Pour preuve que le gardien de but est le plus erratique et le plus cruel de tous les métiers, voir Courtney Brosnan.

La pression exercée sur la manager irlandaise Vera Pauw, ainsi que sur l’entraîneur spécialisé Jan Willem van Ede, pour adopter des preuves visuelles et des faits statistiques sur le résident du New Jersey devait être très réelle, jusqu’à la fin de la conversation du joueur de 26 ans. représentation anniversaire à Göteborg en avril dernier.

Avant ce résultat au stade Gamla Ullevi, la forme de Brosnan a énormément fluctué, dans la plupart des matches, passant d’arrêts spectaculaires à des efforts de base maladroits sur les filets irlandais.

Personne ne veut se souvenir de Kyiv en 2020 et d’un horrible but contre son camp d’Aine O’Gorman lorsque Brosnan a été blâmé, mais la défaite a ruiné toute chance pour l’équipe de Pauw au Championnat d’Europe de cet été en Angleterre.

Au moins, il y a une fin heureuse. Brosnan a avalé encore plus de critiques en septembre 2021 après avoir avalé le coup spéculatif de Mary Fowler comme un cochon, mais les appels à en promouvoir un du couple d’origine britannique Grace Moloney et Megan Walsh ont été emportés par la victoire sur l’Australie.

La confiance de Pauw en Brosnan a été temporairement restaurée lors de la courte défaite contre la Suède au stade de Tallaght avant une soirée célèbre à Helsinki. Les deux équipes l’ont identifiée comme une faiblesse potentielle, mais elle a avalé les scénarios de pain et de beurre pour un arrêt tardif de la tête plongeante d’Emma Koivisto qui pourrait bien changer la direction du football féminin en Irlande.

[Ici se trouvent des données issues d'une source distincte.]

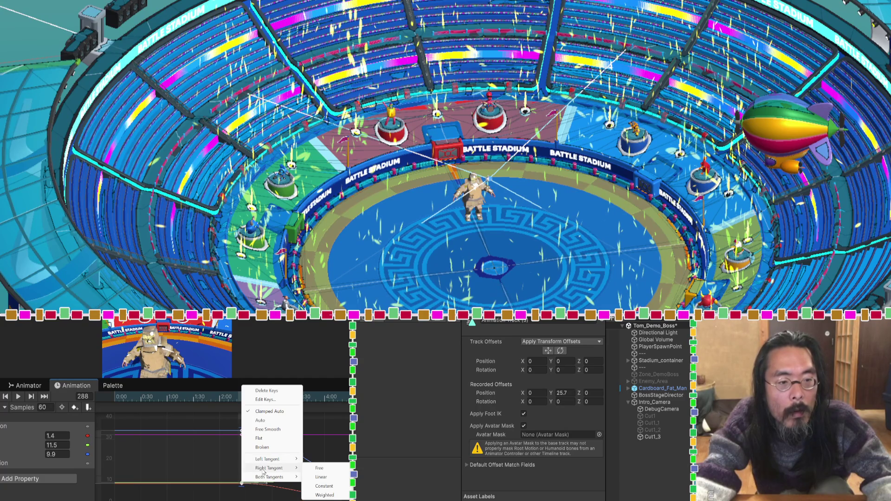
click(319, 468)
drag(352, 478, 352, 436)
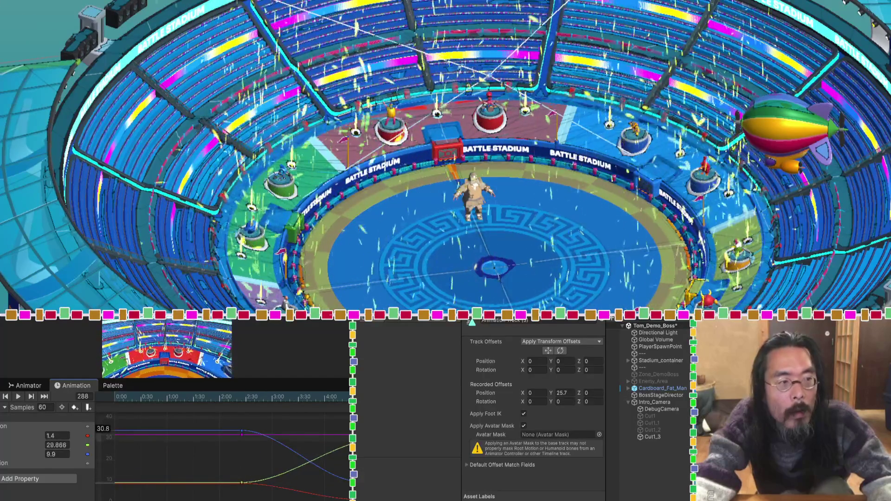
key(ctrl+z)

Pourtant, c’était un curieux appel pour Pauw de rester avec la réserve d’Everton alors que Moloney et Walsh débutent régulièrement dans la Super League féminine pour Reading et Brighton.

Ajoutez à cela deux autres événements, la dernière faute de Brosnan avec le ballon à ses pieds, qui a presque donné à la Slovaquie un vainqueur pour les débuts exceptionnels de Walsh contre la Russie en février dernier, et le changement par le toujours logique Peacock semblait inévitable.

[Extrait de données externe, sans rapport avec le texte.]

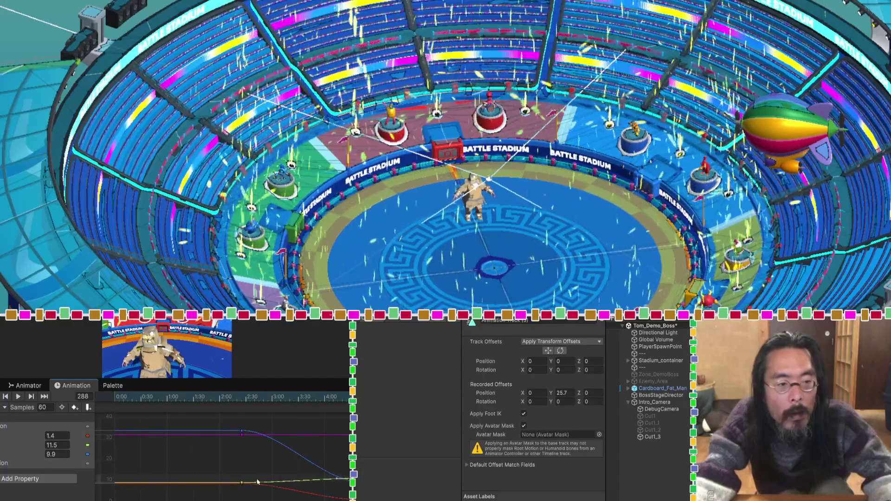
Step: Give the blue curve's key a linear, then weighted right tangent and steepen its ease
drag(221, 424, 246, 443)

Les superviseurs néerlandais ne l’ont pas vu de cette façon. Leur confiance en Brosnan – qui a joué plus de minutes pour l’Irlande qu’Everton la saison dernière – a été récompensée à Göteborg lorsqu’ils ont refusé deux des meilleurs attaquants du monde, Fridolina Rolfo de Barcelone et Filippa Angeldal de Manchester City, alors que l’ancien Orange de Syracuse a prouvé la différence entre dessiner et perdre.

Le développement d’un gardien de but au milieu de la vingtaine, d’un professionnel respectable à une figure faisant autorité au sommet du football international, a été un sujet poursuivi avec autant de diligence que possible via Zoom. Brosnan, s’exprimant depuis la base d’entraînement de l’Irlande en Turquie avant les éliminatoires de la Coupe du monde de lundi en Géorgie, a poliment ruiné tout espoir d’une citation dramatique.

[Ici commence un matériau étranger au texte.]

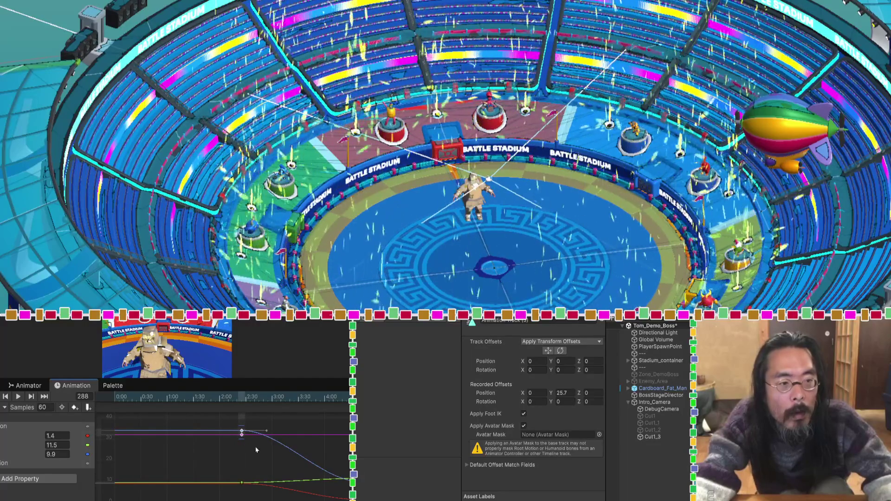
click(241, 432)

“Si vous jouez depuis un certain temps, vous avez cette confiance intérieure en vous-même”, a-t-elle déclaré. “Vous savez ce que vous pouvez et pouvez faire, mais bien sûr, c’est bien de présenter des performances qui le prouvent également.”

C’est la révélation. Personne ne savait avec certitude que Brosnan pouvait aller si loin au-delà de ses capacités face à la Suède sur son propre terrain.

“Ce ne sont que des blocs de construction qui vont dans la bonne direction et disent:” Vous avez des outils et des capacités pour être ici. C’est rassurant et beau à voir.

S’éloigner dans le pays classé numéro deux par la FIFA avait fourni toutes les preuves dont le public irlandais avait besoin pour croire en la politique de sélection de Pauw d’une équipe sur le point d’atteindre un barrage de Coupe du monde. .

“En tant qu’athlète, je ne pense pas qu’il faille toujours rechercher des preuves concrètes”, explique Brosnan. «Je pense que vous devez créer cela en vous-même et avoir ce désir et cette foi intérieure, peu importe ce qui se passe autour de vous. C’est bien d’avoir des preuves, mais je ne dirais pas que j’ai besoin de croire en moi.”